Exercise description:
Restate the data below word for word. Skip any images it contains.

Provided data:
____
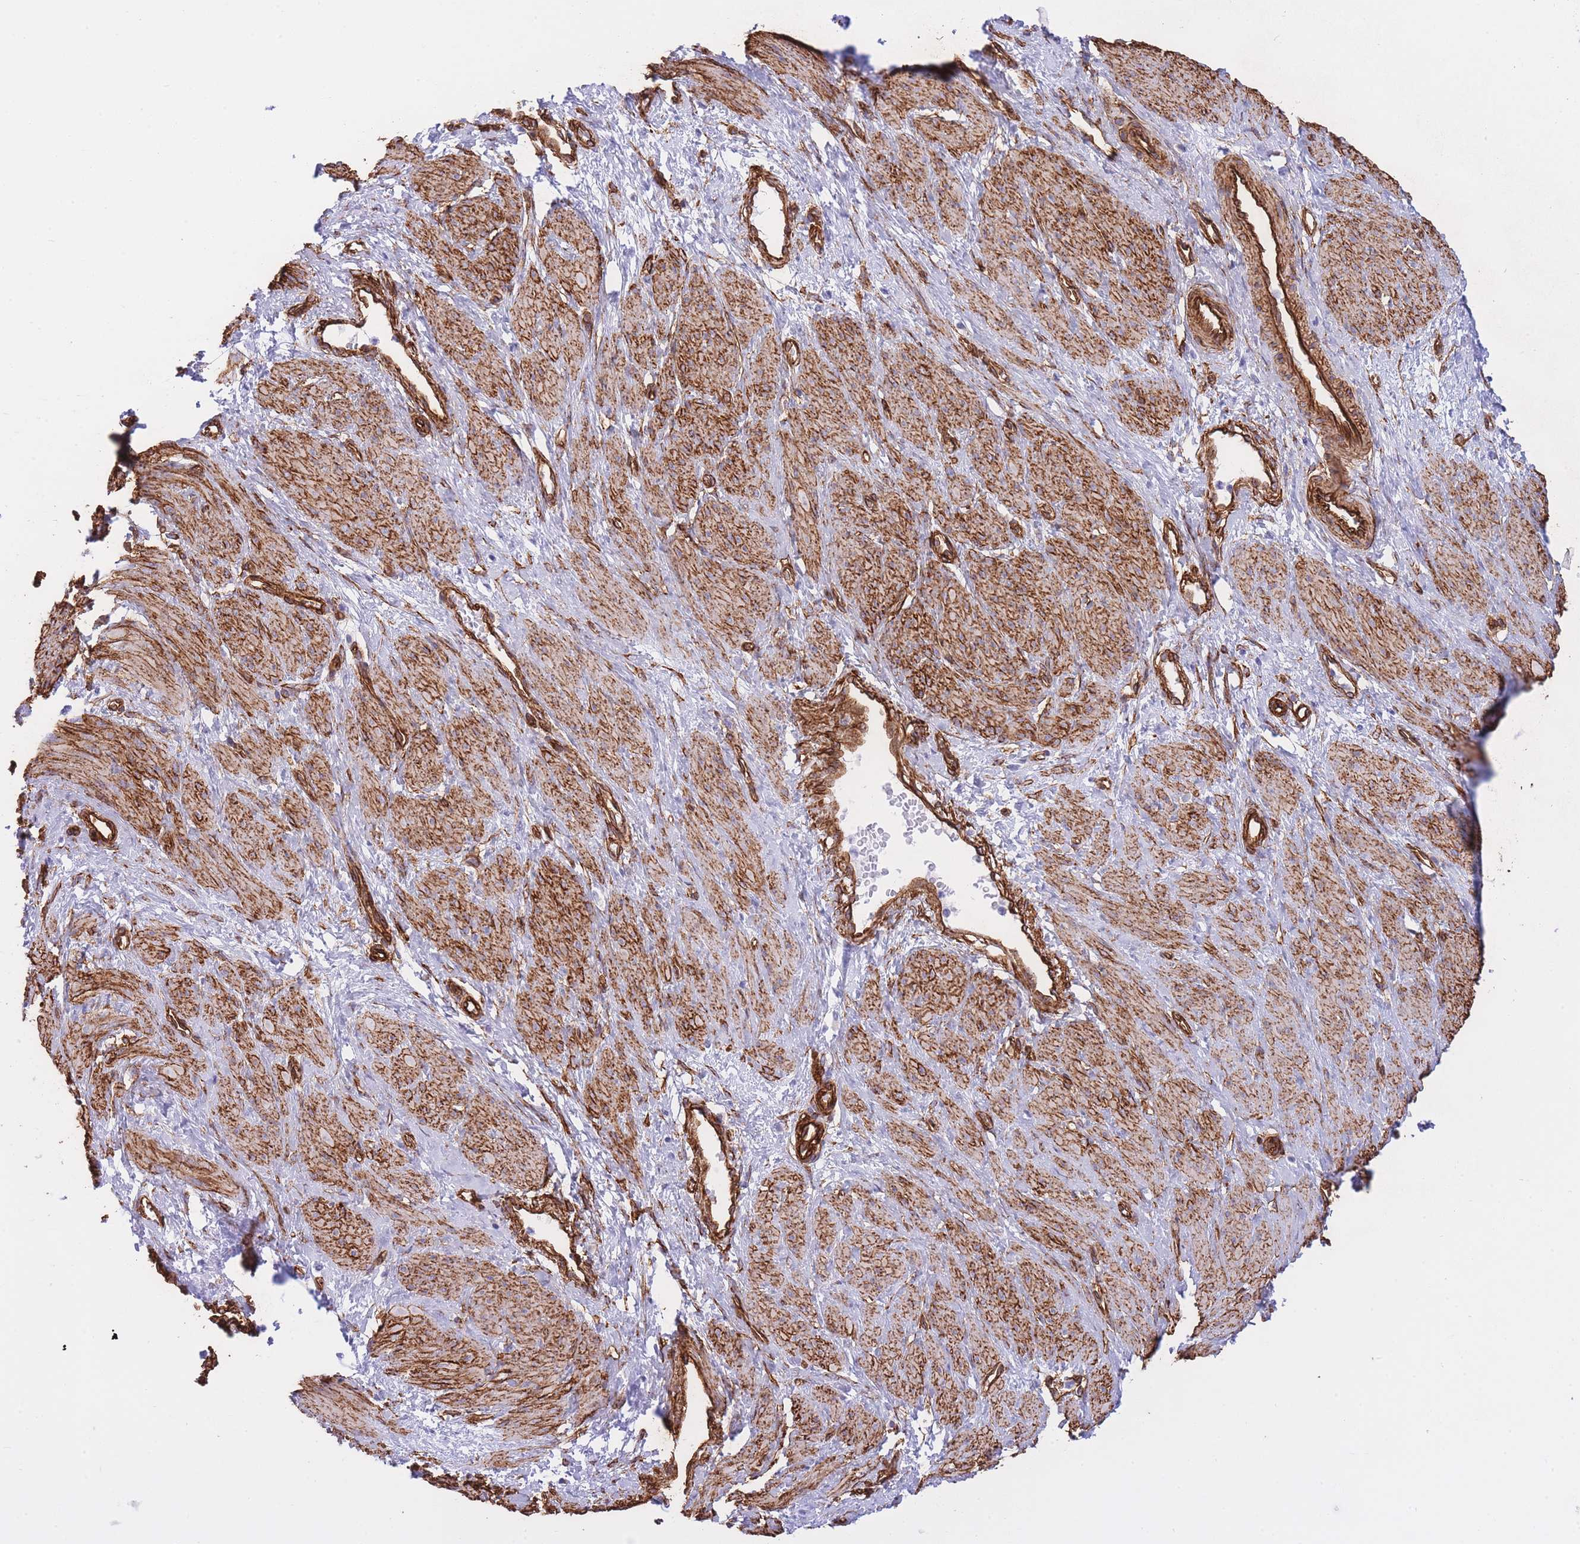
{"staining": {"intensity": "strong", "quantity": ">75%", "location": "cytoplasmic/membranous"}, "tissue": "smooth muscle", "cell_type": "Smooth muscle cells", "image_type": "normal", "snomed": [{"axis": "morphology", "description": "Normal tissue, NOS"}, {"axis": "topography", "description": "Smooth muscle"}, {"axis": "topography", "description": "Uterus"}], "caption": "Strong cytoplasmic/membranous positivity for a protein is identified in approximately >75% of smooth muscle cells of unremarkable smooth muscle using immunohistochemistry (IHC).", "gene": "CAVIN1", "patient": {"sex": "female", "age": 39}}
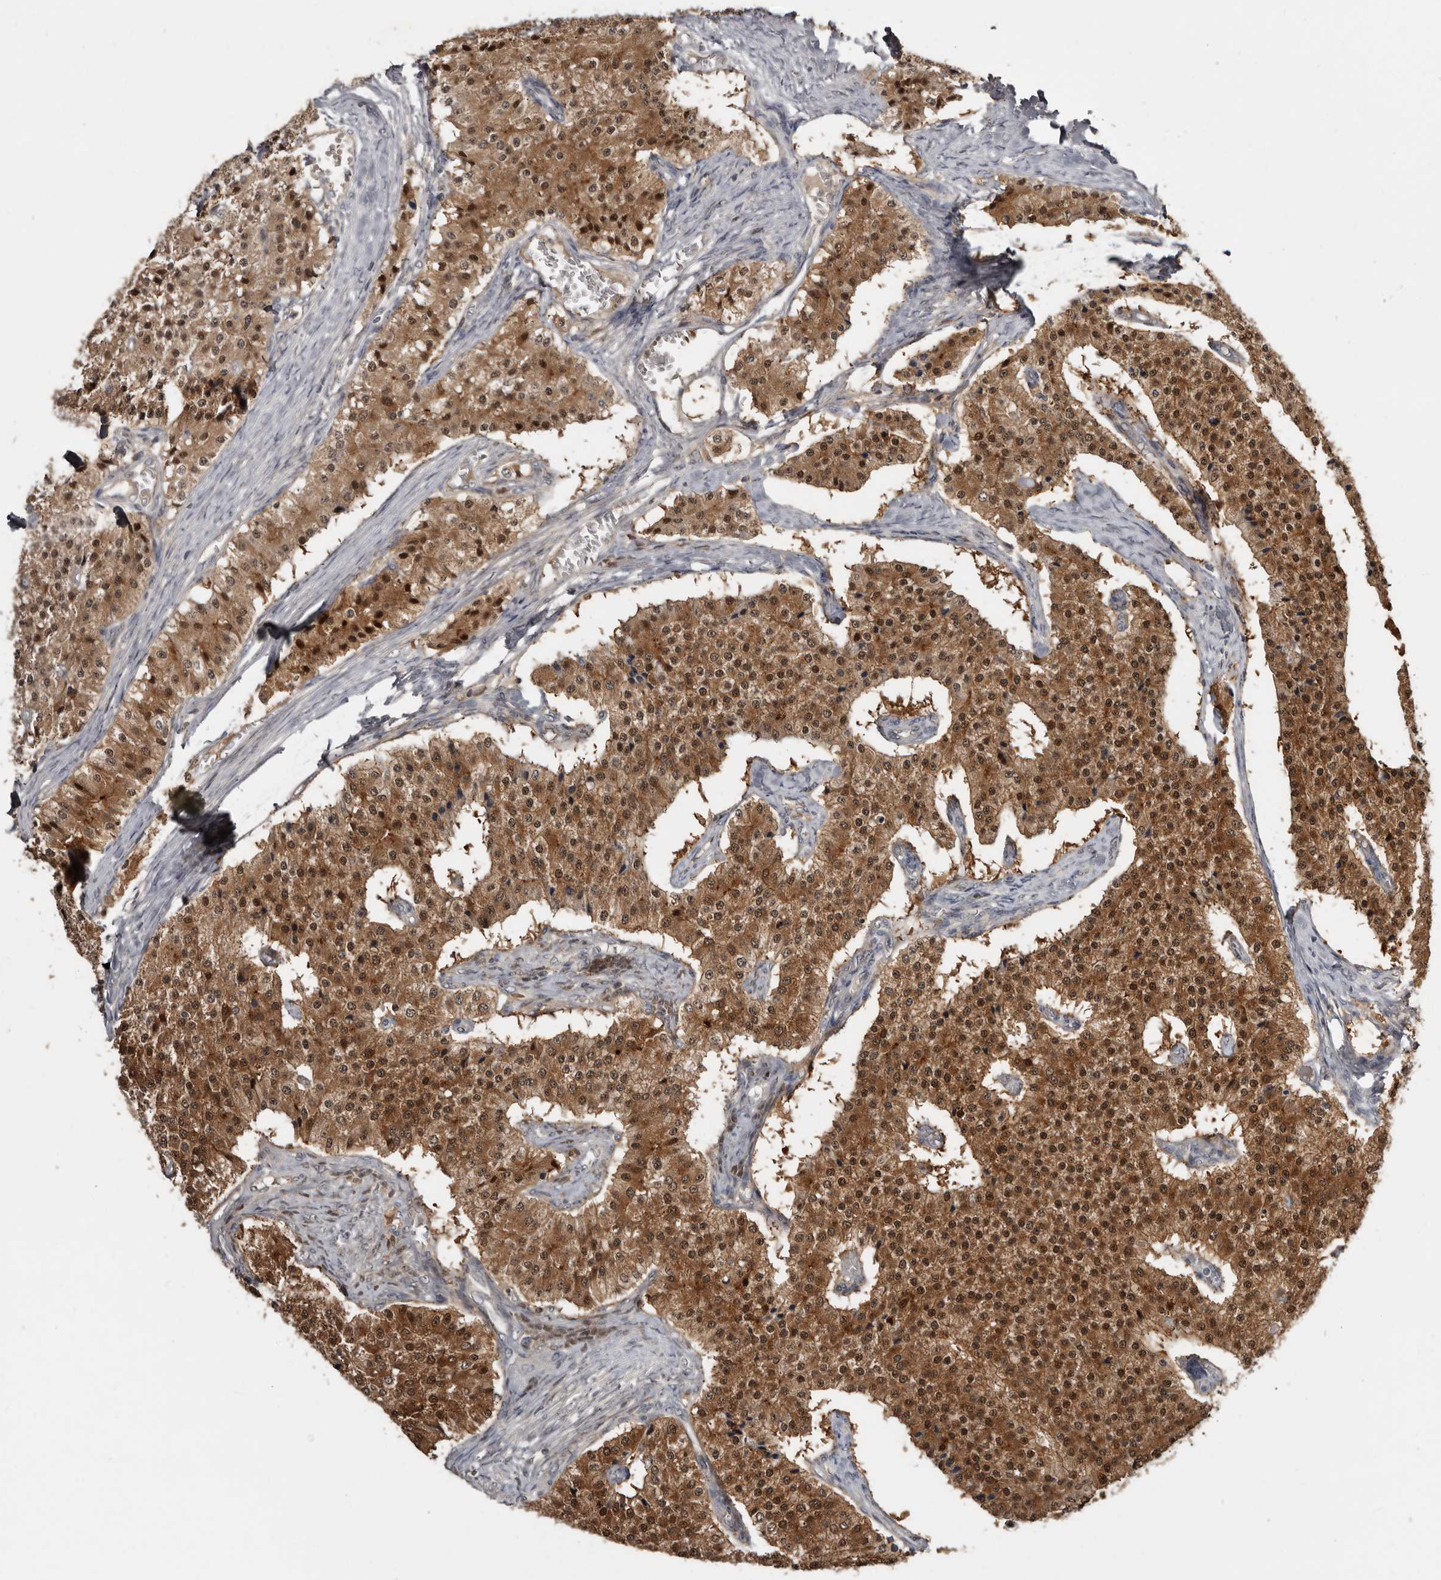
{"staining": {"intensity": "moderate", "quantity": ">75%", "location": "cytoplasmic/membranous,nuclear"}, "tissue": "carcinoid", "cell_type": "Tumor cells", "image_type": "cancer", "snomed": [{"axis": "morphology", "description": "Carcinoid, malignant, NOS"}, {"axis": "topography", "description": "Colon"}], "caption": "An immunohistochemistry histopathology image of neoplastic tissue is shown. Protein staining in brown highlights moderate cytoplasmic/membranous and nuclear positivity in carcinoid within tumor cells.", "gene": "RBKS", "patient": {"sex": "female", "age": 52}}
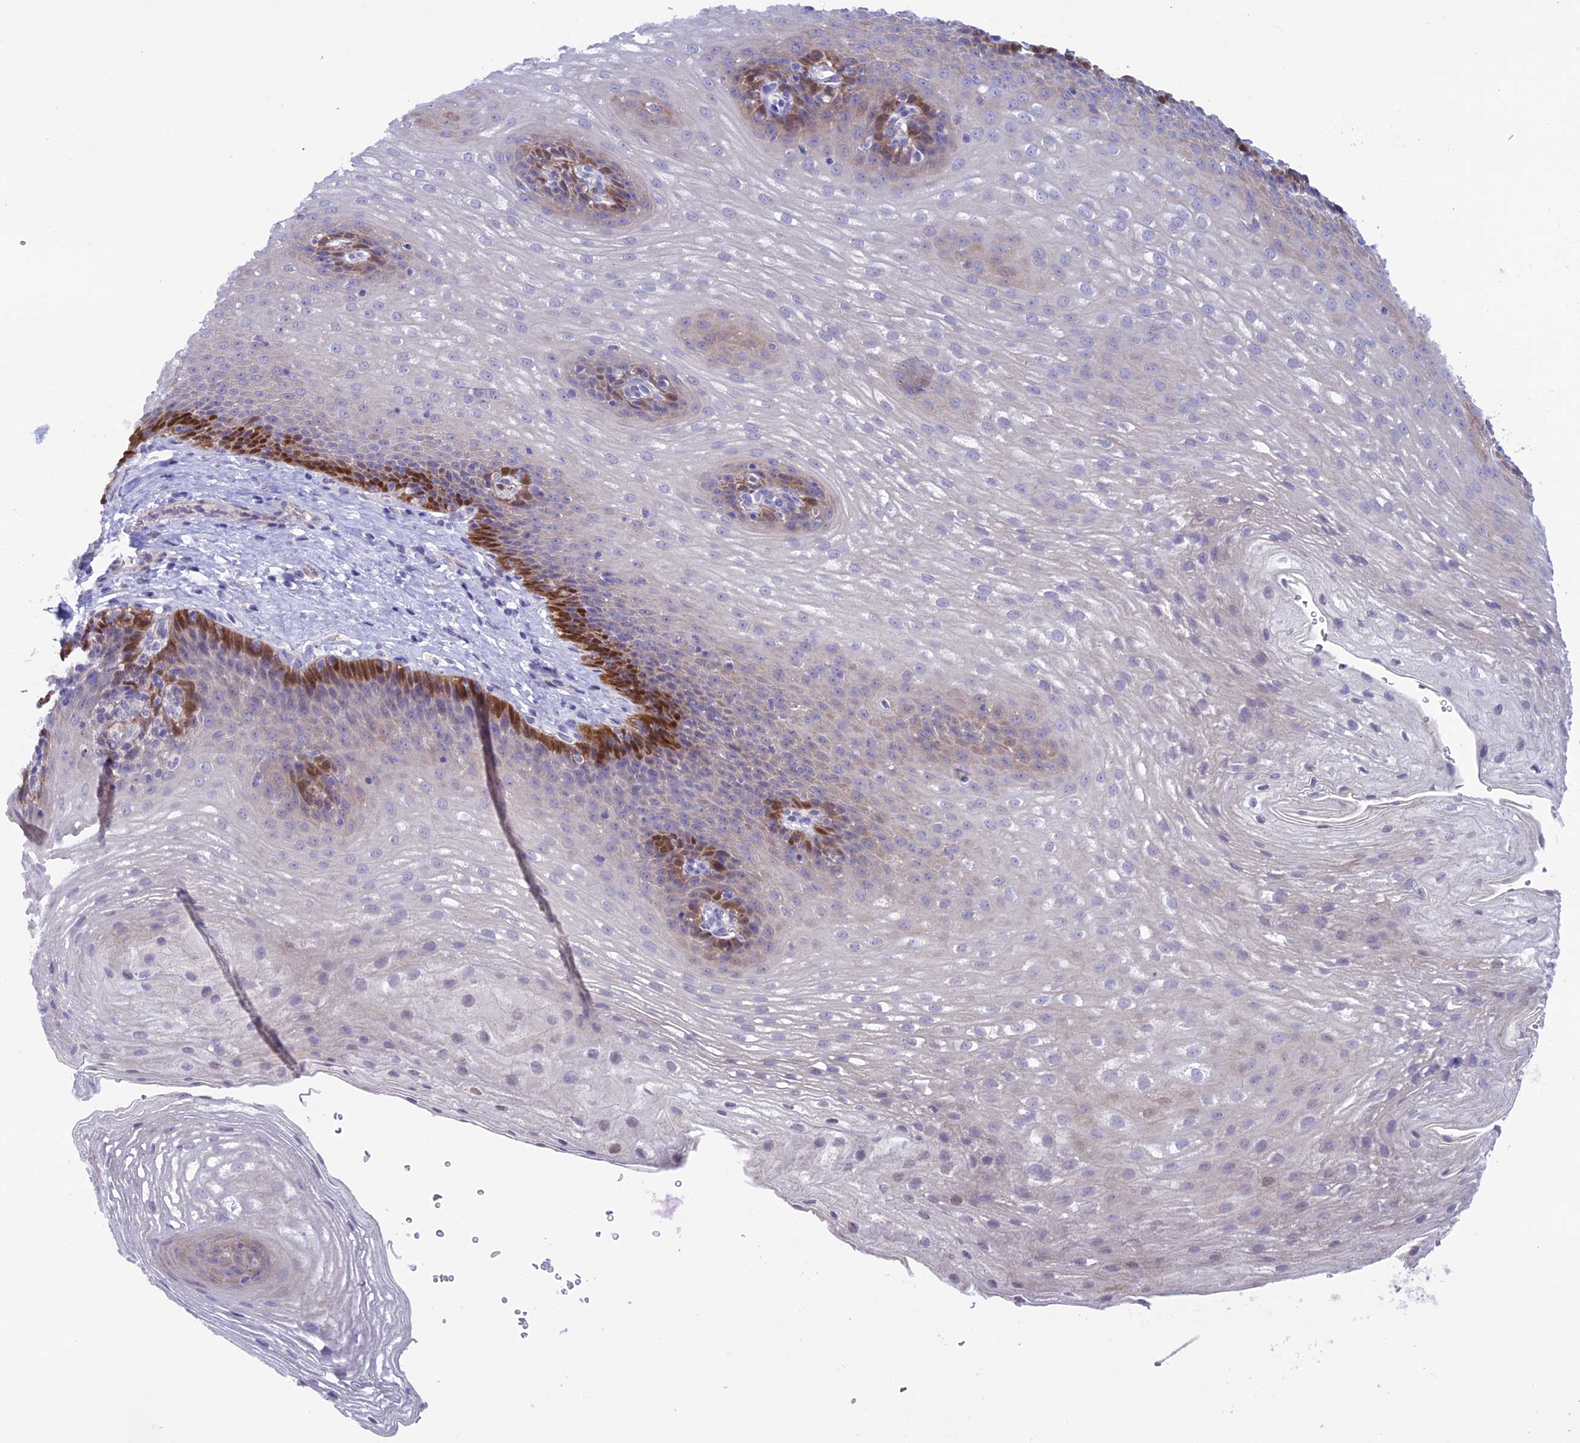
{"staining": {"intensity": "moderate", "quantity": "<25%", "location": "cytoplasmic/membranous,nuclear"}, "tissue": "esophagus", "cell_type": "Squamous epithelial cells", "image_type": "normal", "snomed": [{"axis": "morphology", "description": "Normal tissue, NOS"}, {"axis": "topography", "description": "Esophagus"}], "caption": "The histopathology image demonstrates immunohistochemical staining of unremarkable esophagus. There is moderate cytoplasmic/membranous,nuclear positivity is appreciated in approximately <25% of squamous epithelial cells.", "gene": "IGSF6", "patient": {"sex": "female", "age": 66}}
____
Exercise output:
{"staining": {"intensity": "strong", "quantity": ">75%", "location": "cytoplasmic/membranous"}, "tissue": "smooth muscle", "cell_type": "Smooth muscle cells", "image_type": "normal", "snomed": [{"axis": "morphology", "description": "Normal tissue, NOS"}, {"axis": "topography", "description": "Smooth muscle"}, {"axis": "topography", "description": "Uterus"}], "caption": "Strong cytoplasmic/membranous positivity for a protein is identified in approximately >75% of smooth muscle cells of unremarkable smooth muscle using immunohistochemistry (IHC).", "gene": "CAVIN1", "patient": {"sex": "female", "age": 39}}
{"staining": {"intensity": "moderate", "quantity": ">75%", "location": "cytoplasmic/membranous,nuclear"}, "tissue": "carcinoid", "cell_type": "Tumor cells", "image_type": "cancer", "snomed": [{"axis": "morphology", "description": "Carcinoid, malignant, NOS"}, {"axis": "topography", "description": "Colon"}], "caption": "An immunohistochemistry histopathology image of neoplastic tissue is shown. Protein staining in brown highlights moderate cytoplasmic/membranous and nuclear positivity in carcinoid within tumor cells.", "gene": "RBKS", "patient": {"sex": "female", "age": 52}}
{"staining": {"intensity": "moderate", "quantity": "<25%", "location": "cytoplasmic/membranous,nuclear"}, "tissue": "esophagus", "cell_type": "Squamous epithelial cells", "image_type": "normal", "snomed": [{"axis": "morphology", "description": "Normal tissue, NOS"}, {"axis": "topography", "description": "Esophagus"}], "caption": "The histopathology image demonstrates immunohistochemical staining of unremarkable esophagus. There is moderate cytoplasmic/membranous,nuclear positivity is appreciated in approximately <25% of squamous epithelial cells.", "gene": "IGSF6", "patient": {"sex": "female", "age": 66}}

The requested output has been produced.